Almost a year on from the deadly Lismore floods, the community is still waiting for a single at-risk home to be acquired through a government repair package.
Record-breaking flooding devastated the NSW Northern Rivers in February and March last year, killing five people and destroying 4000 homes.
The unprecedented devastation led to a $520 million commitment from the state and federal governments to buy homes and land from people living in the most flood-prone parts of the region.
The Northern Rivers Resilient Homes Fund, with a total budget of $800 million, also promised flood victims the opportunity to retrofit, repair, or raise their homes to prevent future flood impact.
Close to four months on from the government announcement, locals continue to wait for land buy backs or other remediation packages to be handed out.
When asked how many home and land buy backs, retrofitting and home raising packages had been offered, a spokeswoman for the Northern Rivers Reconstruction Corporation told AAP it expected to send offers for buy backs "in early 2023".
The assessments of more than 6000 registrations were in the "early phase", she said.

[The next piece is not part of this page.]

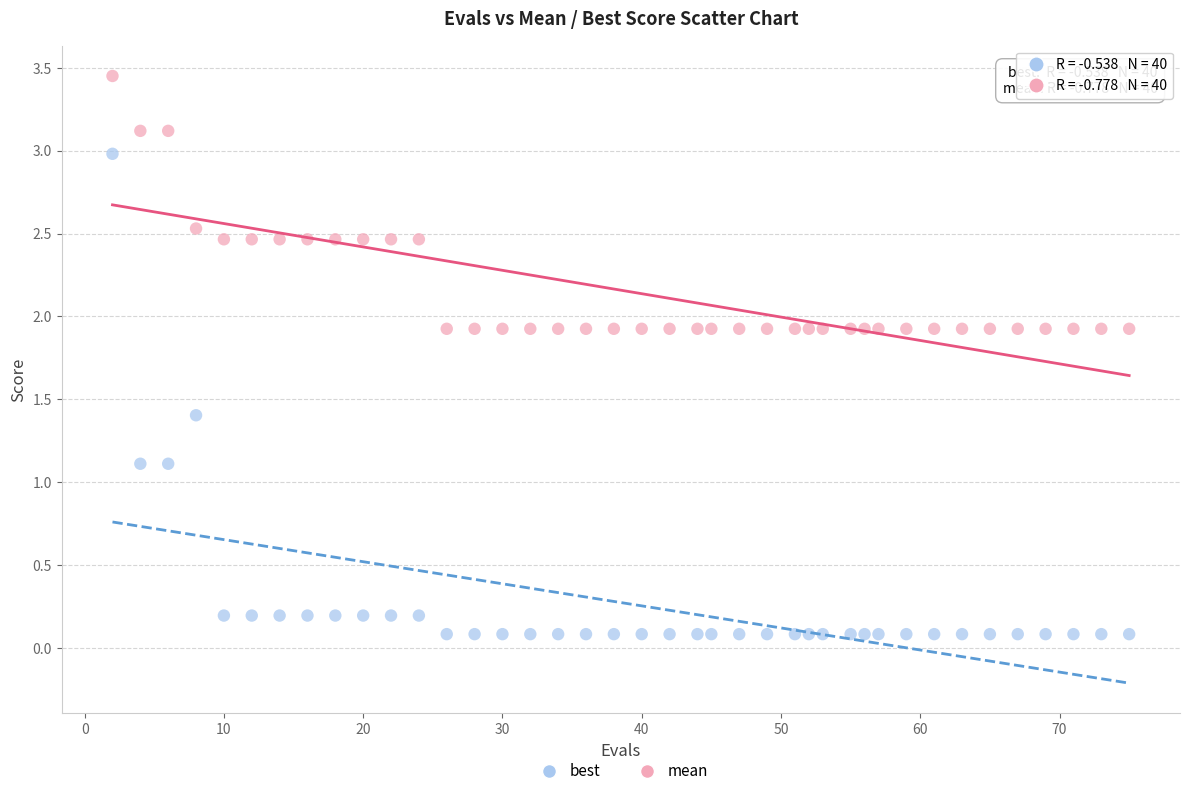

What is the X range (max minus min) for the scatter plot?

73.0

"It is anticipated several home owner assessments, valuations and letters of offer for voluntary buy backs under the Resilient Homes Program will be completed in early-2023, with progress updates to be provided to community," the spokeswoman said.
The corporation's customer outreach and case management pilot launched in December, and voluntary buy backs in the areas most at risk of renewed flooding were being prioritised.
"This early phase involves more than 130 home owners, with the program to ramp up across the region this month," she said.
More than 6500 people have registered for the suite of offers including buy backs, repair, retrofitting, home raising or knock down and rebuilds.
Another 300 land owners have registered their interest in the $100 million Resilient Land Program, where the NSW government will relocate residents to new land, safe from flood impact.
Land assessments were underway and a shortlist of landholdings was expected by March, she said.
The corporation had held almost 50 meetings with the community and stakeholders over the past three month, she said.
It comes after a community-led rally outside the corporation's headquarters in Lismore last month, with protesters holding placards saying "We need answers" and "Living in Limbo - No Really Real Communication".
Shadow treasurer Daniel Mookhey said locals had already suffered through a slow response to the flood from the government's disaster-response agency Resilience NSW,.
"I would hate to think that the victims of the floods would be left at the mercy of a bureaucracy," he told reporters last week.
"I think there's a bipartisan agreement to get this done as fast as possible."
The NSW government introduced legislation to create the Reconstruction Authority in November, making the body the lead agency for disaster management and clean up.
The authority, which will replace the since-abolished Resilience NSW, will merge with the Northern Rivers Reconstruction Authority in March.